Tobago Correspondence
Tobago House of Assembly Chief Secretary Farley Augustine is accusing one contractor, who is owed millions of dollars by the THA, of seeking to blackmail his executive into paying a $60 million sum due using the recently leaked audio clip.
Speaking during a recorded broadcast yesterday, Augustine, who admitted he was one of the persons in the clip, said he was sent the audio clip, which features two voices discussing plans to hire persons in the THA to promote political propaganda for the Tobago People’s Party, in March of this year, some two months before it became public.
“When I received this recording on March 13, you see how long I received it and the threat that it will be placed in the public domain. I asked a mutual friend (to) find out from this madman what all of this is about.”
Augustine explained that the intention was to force the THA to pay up the monies owed.
“He said ‘well, if you don’t pay up we will embarrass you. If you don’t you will have a hard time, a difficult time.’ Fortunately, that mutual acquaintance decided to send me the screenshot. He didn’t just send the messages he sent screenshots after it was leaked to the public on May 25,” Augustine said.
Augustine contended that the contractor wanted all the outstanding funds paid.
“Some people believe that the state purse belongs to them and so you must not be owed. Others must wait for eternity. Sue the THA for the money and when you decide you want the money, you must get it or else you will threaten all sorts of stuff.”
However, he said the THA had started to clear the debt owed to contractors. He said to date, they had paid the contractor $25.2 million. However, he said “the contractor, who has received the largest payout, is the one attempting to extort more monies from the THA.”
He said the company has taken legal action against the THA, adding this was part of the reason the THA could not pay out any monies owed.
Augustine said he had also been receiving threats since he received the audio clip, including against his family and members of his executive and supporters. He said the head of TTPS’ Special Investigations Unit (SIU) had also spoken to him about plots that could be “detrimental” to his life, while two THA secretaries had also received threats.
He claimed the individual had also threatened to release a recording which would expose an alleged sexual relationship he (Augustine) had with a mutual acquaintance of theirs.
“Some people feel because they Godfather powerful, they could run Tobago. But the last time I check, there is one Chief Secretary in charge of Tobago and this executive.”
Addressing the audio clip, Augustine said it was an old recording of a closed-door strategy session which they never carried through with.
“You discuss all strategies, the good, the bad, the ugly, the beautiful, indifferent, everything…you look at the possibility, you go home you sleep on it and you come back again…,” he said.
“But I’m glad this is out because it showed that we discussed it, we considered it and when you look at the facts, we ain’t hire no team nowhere,” Augustine said.
He said he believed former deputy chief secretary Watson Duke had leaked the clip, since the latter was one of the persons who had attempted to intercede in the payment dispute on the contractor’s behalf.

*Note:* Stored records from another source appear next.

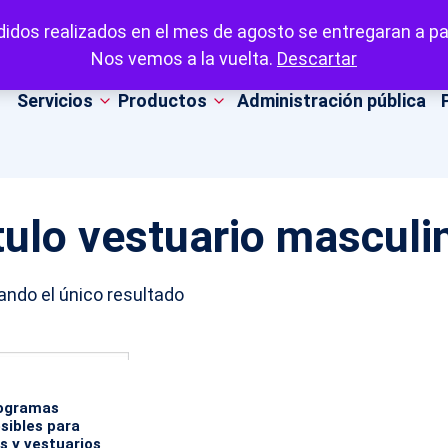
idos realizados en el mes de agosto se entregaran a par
Nos vemos a la vuelta.
Descartar
Servicios
Productos
Administración pública
tulo vestuario masculi
ndo el único resultado
ogramas
sibles para
s y vestuarios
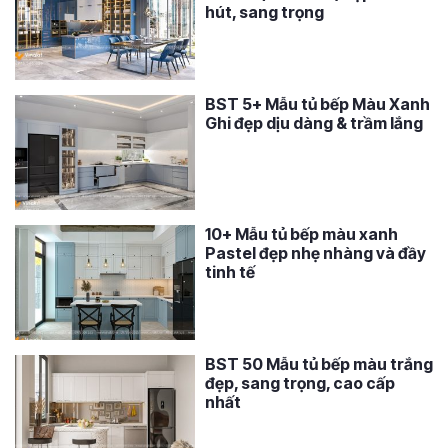
hút, sang trọng
BST 5+ Mẫu tủ bếp Màu Xanh
Ghi đẹp dịu dàng & trầm lắng
10+ Mẫu tủ bếp màu xanh
Pastel đẹp nhẹ nhàng và đầy
tinh tế
BST 50 Mẫu tủ bếp màu trắng
đẹp, sang trọng, cao cấp
nhất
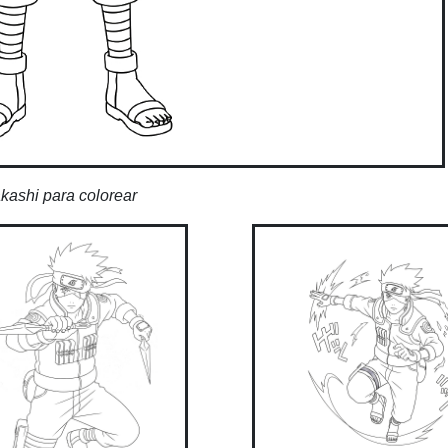
kashi para colorear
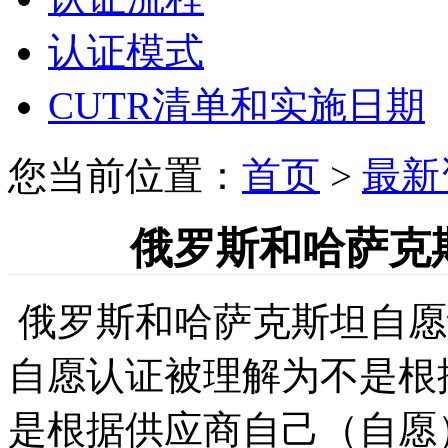
认证模式
CUTR清单和实施日期
您当前位置：
首页
>
最新
俄罗斯和哈萨克斯
俄罗斯和哈萨克斯坦自愿
自愿认证被理解为不是根据
是根据供应商自己（自愿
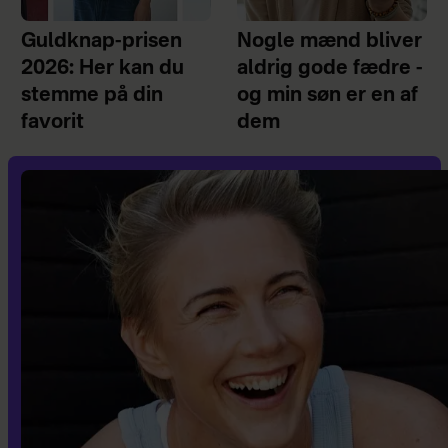
Guldknap-prisen
Nogle mænd bliver
2026: Her kan du
aldrig gode fædre -
stemme på din
og min søn er en af
favorit
dem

“In fact, that was perhaps the last meeting we had prior to his departure to New York where he (Duke) infamously ex-communicated himself from the THA,” he claimed.
Morris disappointed
at Farley’s response
Minority Leader of the Tobago House of Assembly, Kelvon Morris, was not impressed by the long-awaited response of Chief Secretary Farley Augustine to the contentious audio clip yesterday.
In a press release, Morris said, “He noted with utmost disappointment, the pre-recorded public statement of a disgraced Chief Secretary, that can only be described as distasteful, classless and masculine jammetery.”
Morris added that Augustine “spent most of his time defaming and spewing several unsubstantiated claims against his political opponents and detractors, but he also threatened THA workers, as well as revealing disparaging screenshots about a young female citizen unnecessarily.”
Morris said he “looks forward to the outcome of the ongoing investigations by both the Trinidad and Tobago Police Service and the Integrity Commission into this matter infamously dubbed “audiogate’.”
Meanwhile, People’s National Movement Tobago Council leader and former chief secretary Ancil Dennis said the staged public briefing provided “no opportunity to the media or anybody to ask questions.”
However, Dennis said he would not comment on the allegations made.
“That is for him, the police and the individuals he made allegations against,” he said.
However, Dennis said he took note of the admission by Augustine that “it was him, the Secretary of Education and other members of his team who sat and planned to utilise THA’s public resources, our money, in a corrupt way for their own personal and political benefit.”